Felipe Pena. Claro que não. É exatamente o contrário. Os festivais literários, as premiações, a crítica universitária e uma parte da imprensa dão a impressão de que só a literatura hermética tem valor. E isso não é verdadeiro. A escrita simples é a laboriosa tradução da complexidade. Escrever fácil é muito difícil. O problema é que o ambiente já está contaminado. Você acha que o júri do Jabuti vai premiar um autor da Geração Subzero? Ou que o curador da FLIP vai formar uma mesa na tenda principal com escritores populares? Nunca. No dia que isso acontecer, eu desfilo de cueca pelas calçadas de pedra em Paraty. Aliás, isso não seria incoerente, já que a FLIP é a Fashion Week dos escritores. E não estou fazendo uma crítica, que fique bem claro. Eu frequento o festival desde a sua primeira edição. Ele é o mais importante do país, o que atrai mais atenção, o que legitima a produção nacional. Deveria olhar com mais atenção para os autores que formam leitores.
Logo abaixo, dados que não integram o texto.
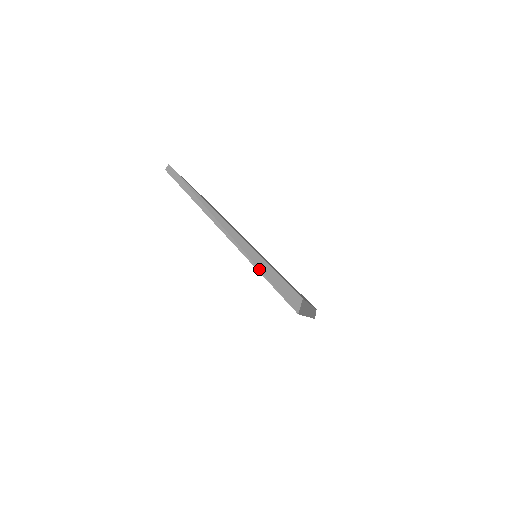
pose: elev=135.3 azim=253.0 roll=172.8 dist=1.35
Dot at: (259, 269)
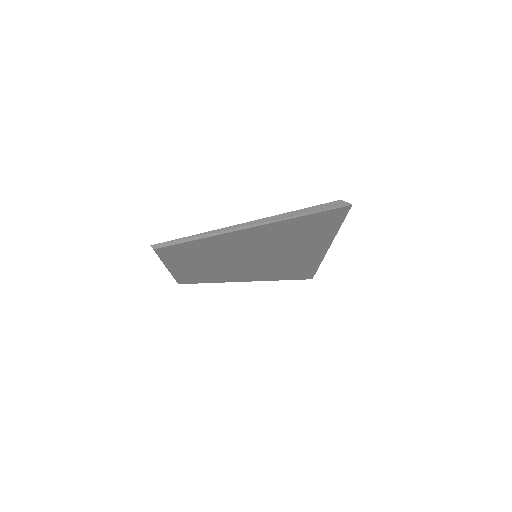
Dot at: (298, 216)
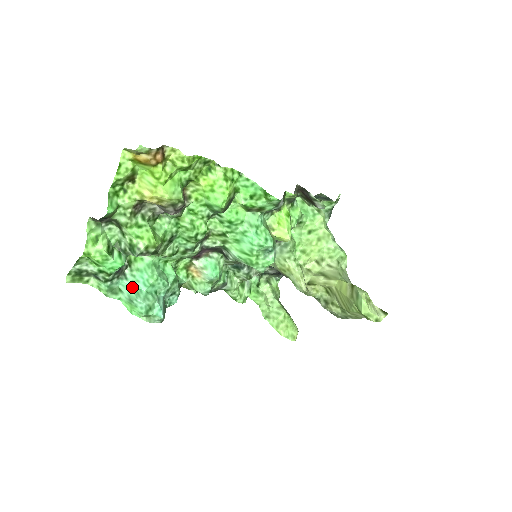
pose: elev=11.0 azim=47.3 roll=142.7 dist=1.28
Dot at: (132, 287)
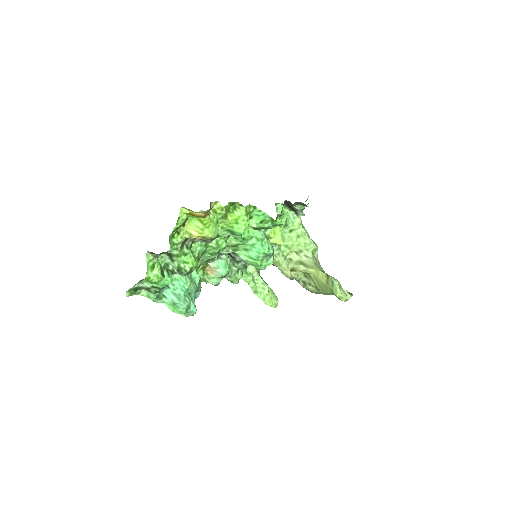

Qual é a importância da literatura na construção de um ser? A preocupação com a formação dos jovens leitores está sendo colocada de lado?
Felipe Pena. A preocupação com a formação de leitores é fundamental para a cidadania. Mas é preciso combater o elitismo. Ao contrário do que apregoaram certos apocalípticos, a popularização da tecnologia valorizou a escrita e, portanto, aumentou o interesse pelo texto, pela palavra. Há leitores neste país, mas é preciso respeitá-los. É preciso produzir narrativas que não sejam meros exercícios de egocentrismo e/ou missivas elípticas endereçadas aos pares. Escrevemos para sermos lidos, o que deveria ser óbvio, mas parece um pecado mortal no sacro universo de nossa literatura. Precisamos de livros de ficção que sejam acessíveis a uma parcela maior da população. Alguns críticos universitários defendem que a conceituação da Geração Subzero é anacrônica, com o argumento de que ela se apoia em um falso dilema entre narrativa e experimentação. E, segundo esses professores, “a novidade mais relevante da literatura brasileira refere-se precisamente à superação desse falso dilema”. Ora, a premissa em si já traz uma contradição: afinal, se o dilema é falso, como a sua superação poderia ser relevante? O fato, no entanto, é que o dilema é verdadeiro e ainda não foi superado. Basta observar a produção literária contemporânea para perceber que boa parte dos autores incensados pela crítica universitária continua refém do experimentalismo, sem a preocupação de construir personagens e tensões.
 
Veja a lista de autores da coletânea:
 
Eduardo Spohr, Thalita Rebouças, André Vianco, Juva Batella, Pedro Drummond, Luiz Bras, Luis Eduardo Matta, Eric Novello, Sérgio Pereira Couto, Estevão Ribeiro, Raphael Draccon, Delfin, Ana Cristina Rodrigues, Júlio Rocha, Helena Gomes, Carolina Munhóz, Vera Carvalho Assumpção, Martha Argel, Janda Montenegro e Cirilo S. Lemos.